Más de 400 mil campesinos participan en una estrategia nacional que busca recuperar suelos, biodiversidad y equilibrio ambiental.
El programa Sembrando Vida inició una nueva etapa de restauración ambiental con la siembra de cerca de 300 millones de plantas en 2026, una acción que forma parte de una meta mayor para recuperar ecosistemas en todo el país.
Este esfuerzo, impulsado por la Secretaría de Bienestar, involucra a más de 400 mil sembradoras y sembradores que trabajan en más de 500 núcleos agrarios y 613 municipios, contribuyendo a la regeneración de 21 tipos de ecosistemas.
La estrategia contempla el uso de más de 230 especies nativas y endémicas, incluyendo plantas herbáceas, arbustivas y arbóreas, con el objetivo de restaurar suelos, mejorar la infiltración de agua, capturar carbono y recuperar hábitats naturales.

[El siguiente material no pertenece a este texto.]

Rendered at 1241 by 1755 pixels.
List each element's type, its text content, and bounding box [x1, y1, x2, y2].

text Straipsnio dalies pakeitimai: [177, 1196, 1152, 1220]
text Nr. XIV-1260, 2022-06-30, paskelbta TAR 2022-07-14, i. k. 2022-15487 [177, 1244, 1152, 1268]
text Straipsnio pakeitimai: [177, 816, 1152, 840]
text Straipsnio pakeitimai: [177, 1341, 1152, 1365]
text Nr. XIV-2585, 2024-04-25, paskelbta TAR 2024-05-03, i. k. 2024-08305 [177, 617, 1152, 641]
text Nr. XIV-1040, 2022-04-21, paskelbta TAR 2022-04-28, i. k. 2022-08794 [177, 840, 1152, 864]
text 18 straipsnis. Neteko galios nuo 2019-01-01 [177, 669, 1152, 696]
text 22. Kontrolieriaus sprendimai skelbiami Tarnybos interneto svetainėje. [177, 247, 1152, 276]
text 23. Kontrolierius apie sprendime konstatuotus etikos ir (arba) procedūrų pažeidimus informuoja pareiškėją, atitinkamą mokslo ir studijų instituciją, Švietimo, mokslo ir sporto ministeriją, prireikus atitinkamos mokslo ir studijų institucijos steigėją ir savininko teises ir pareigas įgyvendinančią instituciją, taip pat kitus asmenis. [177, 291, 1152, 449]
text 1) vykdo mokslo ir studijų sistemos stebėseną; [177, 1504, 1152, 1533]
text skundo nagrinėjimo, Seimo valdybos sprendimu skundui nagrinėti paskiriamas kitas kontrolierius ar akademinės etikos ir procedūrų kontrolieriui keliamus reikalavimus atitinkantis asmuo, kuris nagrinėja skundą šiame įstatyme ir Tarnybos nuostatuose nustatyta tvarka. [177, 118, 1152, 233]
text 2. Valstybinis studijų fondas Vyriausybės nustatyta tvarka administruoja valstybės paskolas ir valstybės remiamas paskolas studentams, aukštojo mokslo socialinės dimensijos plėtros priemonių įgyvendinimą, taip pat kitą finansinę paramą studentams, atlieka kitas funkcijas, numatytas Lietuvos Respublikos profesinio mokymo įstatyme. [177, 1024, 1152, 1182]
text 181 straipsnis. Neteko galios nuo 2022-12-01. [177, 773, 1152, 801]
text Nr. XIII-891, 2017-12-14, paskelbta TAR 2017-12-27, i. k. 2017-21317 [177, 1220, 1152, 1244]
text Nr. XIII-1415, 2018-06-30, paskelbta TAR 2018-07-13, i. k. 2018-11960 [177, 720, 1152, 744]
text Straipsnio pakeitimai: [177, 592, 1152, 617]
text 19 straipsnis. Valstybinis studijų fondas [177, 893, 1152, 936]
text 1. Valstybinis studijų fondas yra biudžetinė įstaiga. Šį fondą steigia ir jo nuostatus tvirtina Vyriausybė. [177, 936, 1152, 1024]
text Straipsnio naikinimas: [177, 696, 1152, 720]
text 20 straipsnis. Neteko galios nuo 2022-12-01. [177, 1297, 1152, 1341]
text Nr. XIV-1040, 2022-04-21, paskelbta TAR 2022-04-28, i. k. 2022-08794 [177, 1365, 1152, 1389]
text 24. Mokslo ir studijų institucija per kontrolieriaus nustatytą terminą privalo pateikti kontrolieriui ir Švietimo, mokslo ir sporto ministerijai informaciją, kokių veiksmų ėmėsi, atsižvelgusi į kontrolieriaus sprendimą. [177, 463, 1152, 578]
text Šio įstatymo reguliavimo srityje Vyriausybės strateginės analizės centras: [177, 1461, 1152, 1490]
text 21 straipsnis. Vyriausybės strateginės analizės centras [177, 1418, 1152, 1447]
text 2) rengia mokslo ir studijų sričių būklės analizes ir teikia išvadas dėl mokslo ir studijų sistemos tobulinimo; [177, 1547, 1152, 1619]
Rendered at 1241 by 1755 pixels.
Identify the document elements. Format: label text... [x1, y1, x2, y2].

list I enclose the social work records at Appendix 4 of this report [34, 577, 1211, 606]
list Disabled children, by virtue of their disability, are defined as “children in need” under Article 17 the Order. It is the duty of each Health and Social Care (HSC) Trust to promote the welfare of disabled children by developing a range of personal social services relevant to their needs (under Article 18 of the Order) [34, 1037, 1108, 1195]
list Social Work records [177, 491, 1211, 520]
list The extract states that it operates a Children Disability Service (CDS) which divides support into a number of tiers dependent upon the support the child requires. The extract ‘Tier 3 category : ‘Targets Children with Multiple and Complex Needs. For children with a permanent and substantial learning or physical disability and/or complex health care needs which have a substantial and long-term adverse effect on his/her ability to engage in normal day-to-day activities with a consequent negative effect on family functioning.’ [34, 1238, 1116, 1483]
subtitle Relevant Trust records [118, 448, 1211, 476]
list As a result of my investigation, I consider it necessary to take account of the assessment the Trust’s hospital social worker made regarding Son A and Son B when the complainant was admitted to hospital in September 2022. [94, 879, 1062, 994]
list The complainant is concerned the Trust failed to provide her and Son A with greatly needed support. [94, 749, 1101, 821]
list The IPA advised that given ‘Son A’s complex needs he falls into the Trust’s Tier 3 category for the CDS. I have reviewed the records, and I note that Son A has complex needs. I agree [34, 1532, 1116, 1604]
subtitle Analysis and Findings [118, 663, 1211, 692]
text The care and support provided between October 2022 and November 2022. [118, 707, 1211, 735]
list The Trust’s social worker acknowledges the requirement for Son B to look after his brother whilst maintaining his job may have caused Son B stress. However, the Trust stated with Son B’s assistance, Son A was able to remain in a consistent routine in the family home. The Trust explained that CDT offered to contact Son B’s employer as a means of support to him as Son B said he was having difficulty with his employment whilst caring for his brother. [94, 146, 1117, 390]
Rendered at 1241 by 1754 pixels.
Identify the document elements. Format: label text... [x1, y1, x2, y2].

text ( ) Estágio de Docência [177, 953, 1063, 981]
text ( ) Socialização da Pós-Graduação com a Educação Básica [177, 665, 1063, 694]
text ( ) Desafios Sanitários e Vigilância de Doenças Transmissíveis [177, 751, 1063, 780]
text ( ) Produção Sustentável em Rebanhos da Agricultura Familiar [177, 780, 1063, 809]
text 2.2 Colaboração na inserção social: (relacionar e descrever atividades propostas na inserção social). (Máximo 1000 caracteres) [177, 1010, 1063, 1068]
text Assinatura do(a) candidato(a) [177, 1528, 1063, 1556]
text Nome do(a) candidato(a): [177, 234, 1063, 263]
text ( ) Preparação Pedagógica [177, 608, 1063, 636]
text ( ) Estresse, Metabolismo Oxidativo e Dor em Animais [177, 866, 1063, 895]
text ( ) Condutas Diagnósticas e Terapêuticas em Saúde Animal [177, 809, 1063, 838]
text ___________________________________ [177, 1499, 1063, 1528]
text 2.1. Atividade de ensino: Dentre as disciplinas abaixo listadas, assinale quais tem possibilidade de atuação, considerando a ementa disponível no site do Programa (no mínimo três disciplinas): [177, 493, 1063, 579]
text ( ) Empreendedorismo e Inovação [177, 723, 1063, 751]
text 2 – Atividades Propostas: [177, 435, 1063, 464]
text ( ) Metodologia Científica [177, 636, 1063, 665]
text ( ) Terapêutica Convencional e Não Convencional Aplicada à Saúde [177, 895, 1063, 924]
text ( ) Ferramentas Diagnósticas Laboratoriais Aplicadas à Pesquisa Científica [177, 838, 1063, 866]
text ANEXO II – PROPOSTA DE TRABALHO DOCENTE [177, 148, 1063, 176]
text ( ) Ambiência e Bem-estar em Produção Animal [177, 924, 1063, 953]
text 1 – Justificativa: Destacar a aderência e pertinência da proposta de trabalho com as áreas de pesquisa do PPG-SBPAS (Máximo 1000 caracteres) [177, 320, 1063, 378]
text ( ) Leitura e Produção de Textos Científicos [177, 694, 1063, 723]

“Sembrando Vida es la estrategia de restauración productiva más grande del país y una propuesta para el mundo”, afirmó Columba Jazmín López Gutiérrez, al destacar el impacto ambiental y social del programa.
Las acciones se desarrollan en diversas regiones del país, como la Sierra Rarámuri, la Sierra Madre Oriental, la Huasteca, la Meseta Purépecha, la Mixteca, los Altos de Chiapas y la Península de Yucatán, reflejando la diversidad biocultural del territorio nacional.
Uno de los pilares de esta estrategia es el uso de especies adaptadas a cada región, lo que aumenta su probabilidad de supervivencia y favorece procesos naturales como la regeneración del suelo, la retención de humedad y la provisión de hábitat para la fauna.
Además, el programa impulsa la participación comunitaria mediante la recolección de semillas y la producción en viveros locales, fortaleciendo el conocimiento tradicional y la autosuficiencia de las comunidades rurales.
En coordinación con instituciones como la Secretaría de Medio Ambiente y Recursos Naturales, la Comisión Nacional Forestal y la Comisión Nacional de Áreas Naturales Protegidas, estas acciones también impactan en Áreas Naturales Protegidas y zonas de conservación voluntaria.
Este proyecto da continuidad a los resultados de la primera etapa del programa, en la que se lograron sembrar más de mil 200 millones de plantas en un millón de hectáreas. Ahora, el enfoque se amplía para fortalecer la conectividad ecológica y consolidar un modelo que combina desarrollo rural, conservación ambiental y bienestar social.